4.Sofort den Tierarzt anrufen:Schritt 4: Professionelle Untersuchung.

Rufen Sie immer einen Tierarzt an, während oder sofort nachdem Sie den Hund abgekühlt haben. Überhitzung kann versteckte innere Schäden verursachen, die sich Stunden später manifestieren und eine professionelle medizinische Überwachung erfordern.

Vorsorge ist das Beste: Tipps für Ihren Hund

Mit ein paar klugen Anpassungen können Sie Ihren Hund sicher durch heiße Sommertage begleiten:

Passen Sie Ihre Spazierzeiten an: Gehen Sie früh morgens oder spät abends, wenn die Intensität der Sonne nachgelassen hat und der Boden abgekühlt ist.
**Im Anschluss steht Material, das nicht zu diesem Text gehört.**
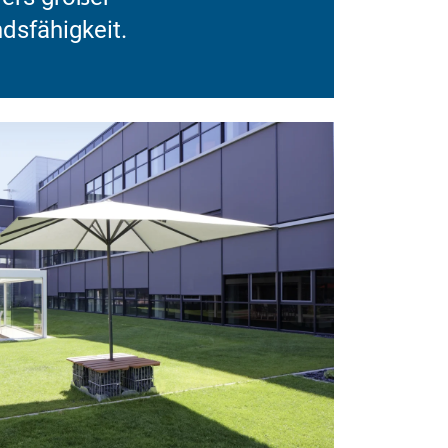
dsfähigkeit.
Bleiben Sie auf dem Gras: Vermeiden Sie Asphalt und Beton in direkter Sonneneinstrahlung. Bleiben Sie auf schattigen Waldwegen oder Grasflächen.

Sorgen Sie für Schatten und frisches Wasser: Stellen Sie sicher, dass Ihr Hund immer Zugang zu kühlem Trinkwasser hat und schaffen Sie viele schattige Ruheplätze rund ums Haus.